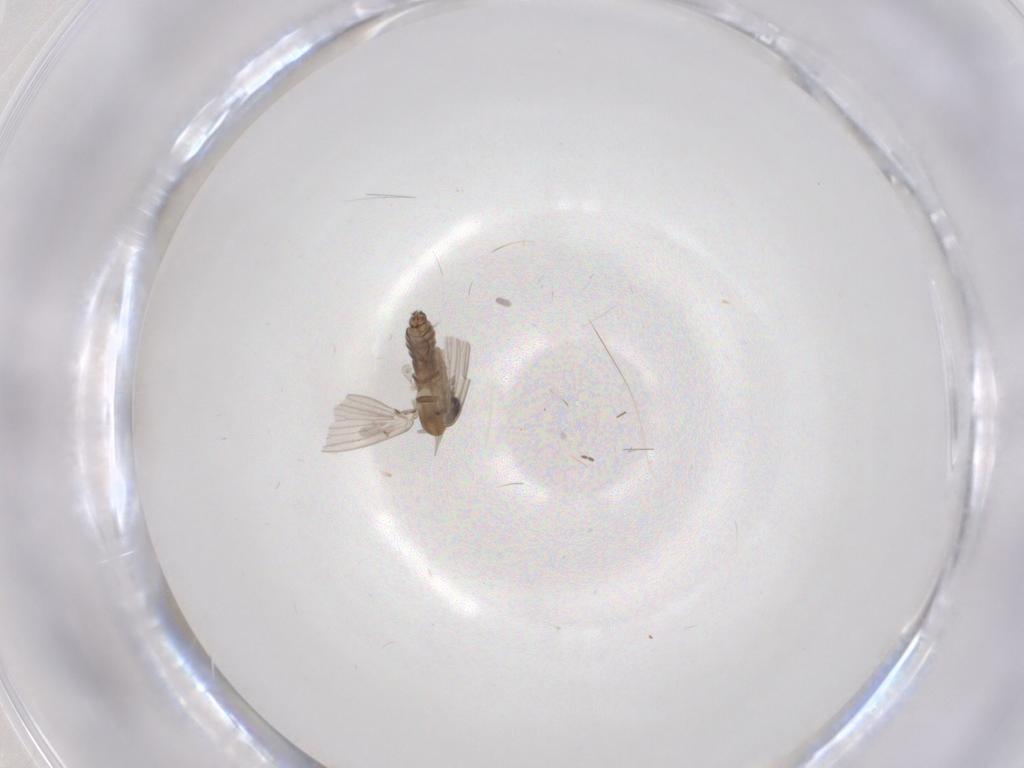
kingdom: Animalia
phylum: Arthropoda
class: Insecta
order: Diptera
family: Cecidomyiidae
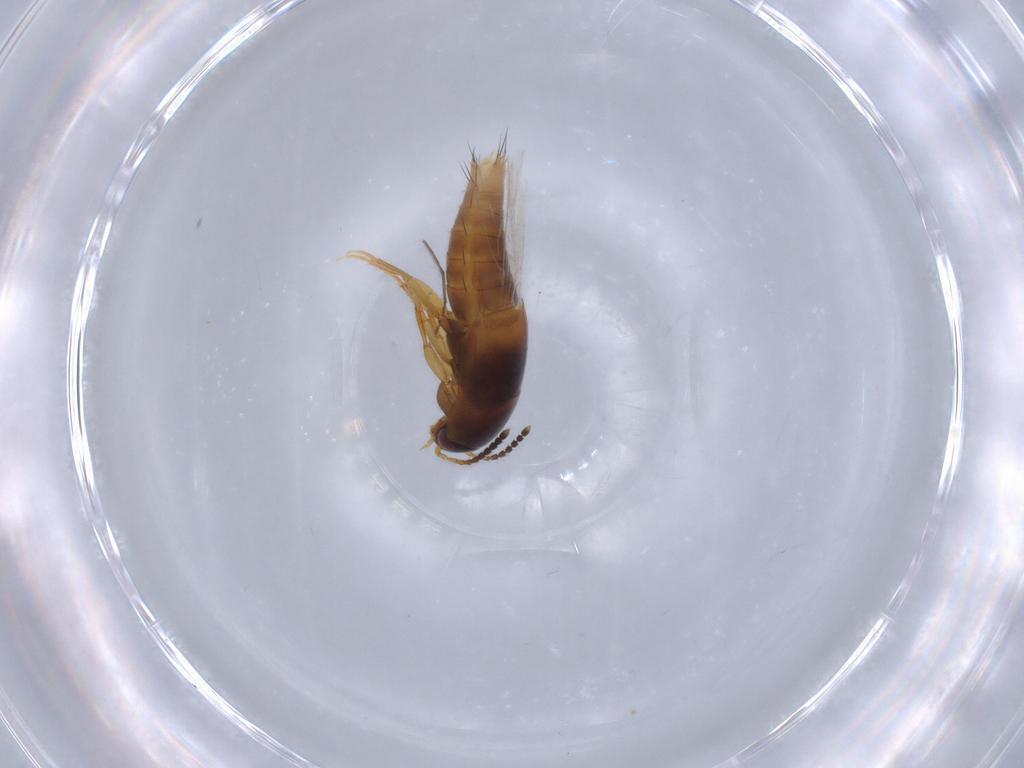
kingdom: Animalia
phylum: Arthropoda
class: Insecta
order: Coleoptera
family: Staphylinidae
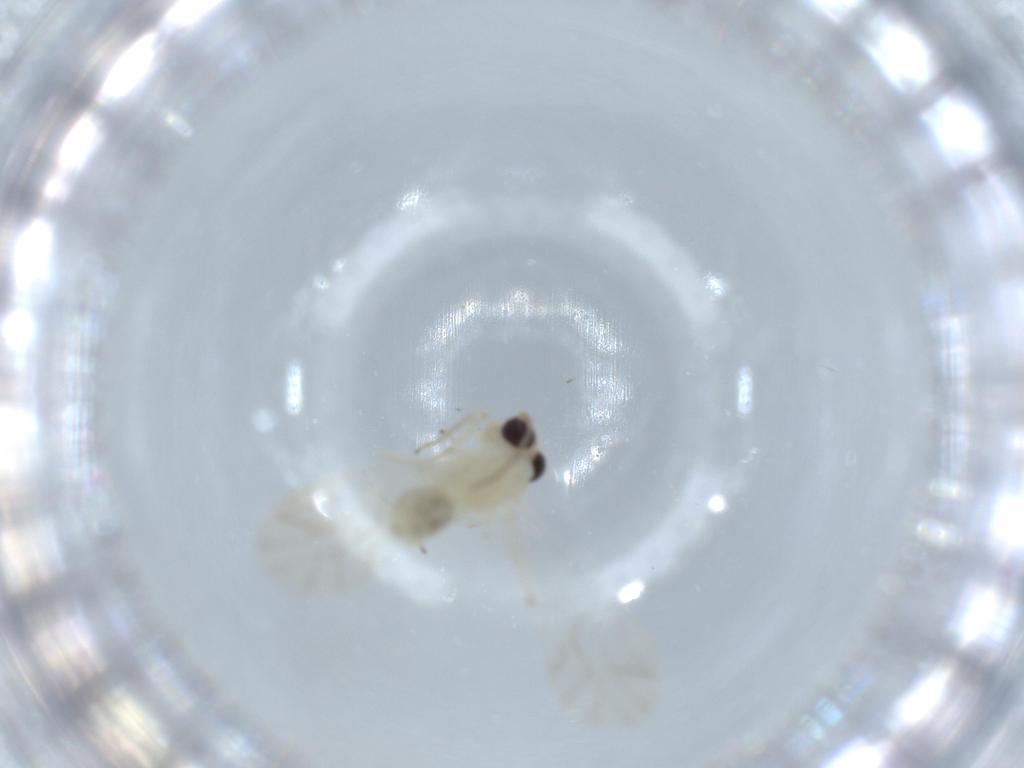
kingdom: Animalia
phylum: Arthropoda
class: Insecta
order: Psocodea
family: Caeciliusidae
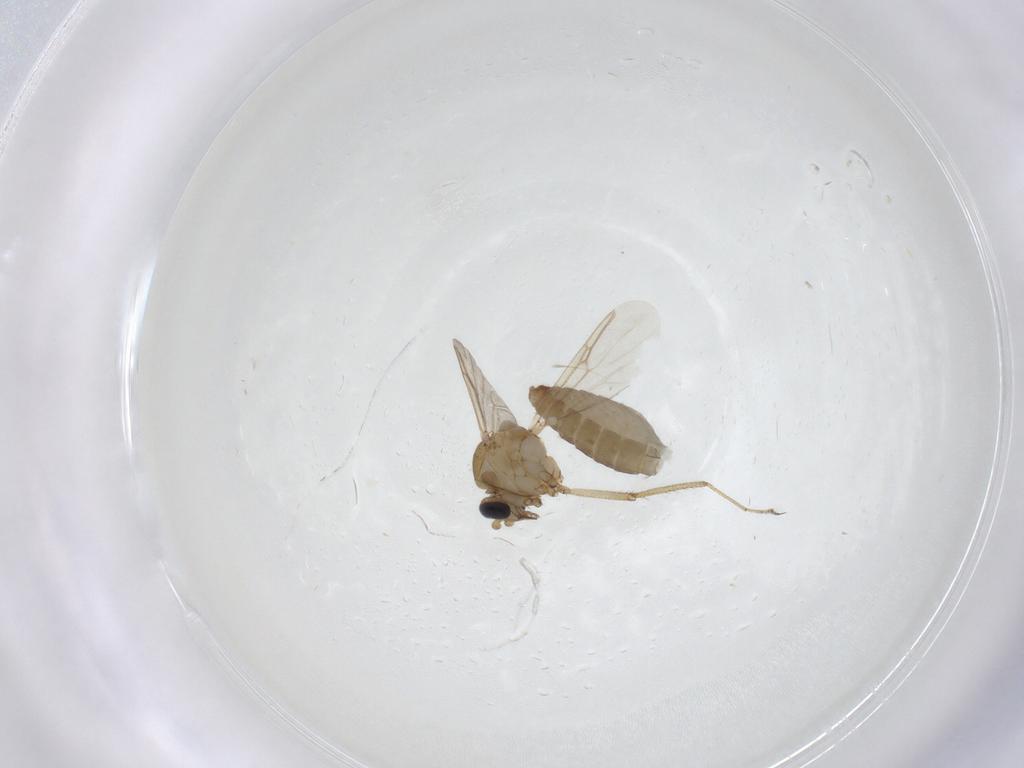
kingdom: Animalia
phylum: Arthropoda
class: Insecta
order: Diptera
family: Ceratopogonidae
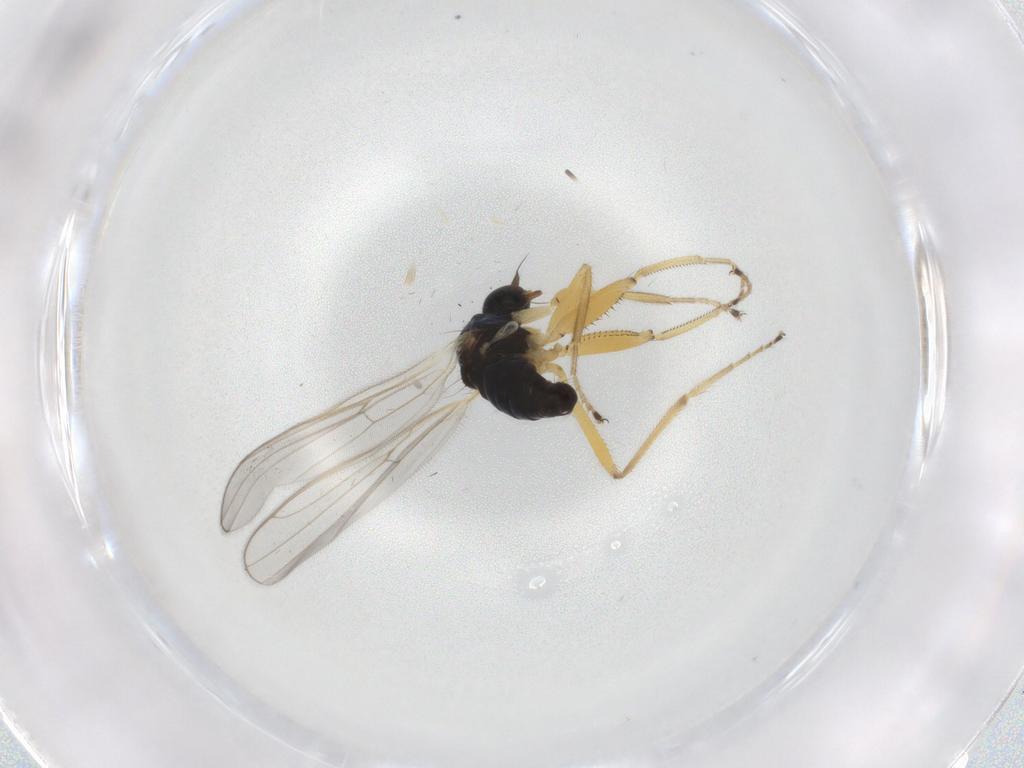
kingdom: Animalia
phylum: Arthropoda
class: Insecta
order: Diptera
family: Hybotidae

*Task to complete:*
Pick out each line of the material that contains the string "family", treating uppercase and lowercase letters as different.

*Reply to the exercise:*
family: Cecidomyiidae
family: Staphylinidae
family: Caeciliusidae
family: Ceratopogonidae
family: Hybotidae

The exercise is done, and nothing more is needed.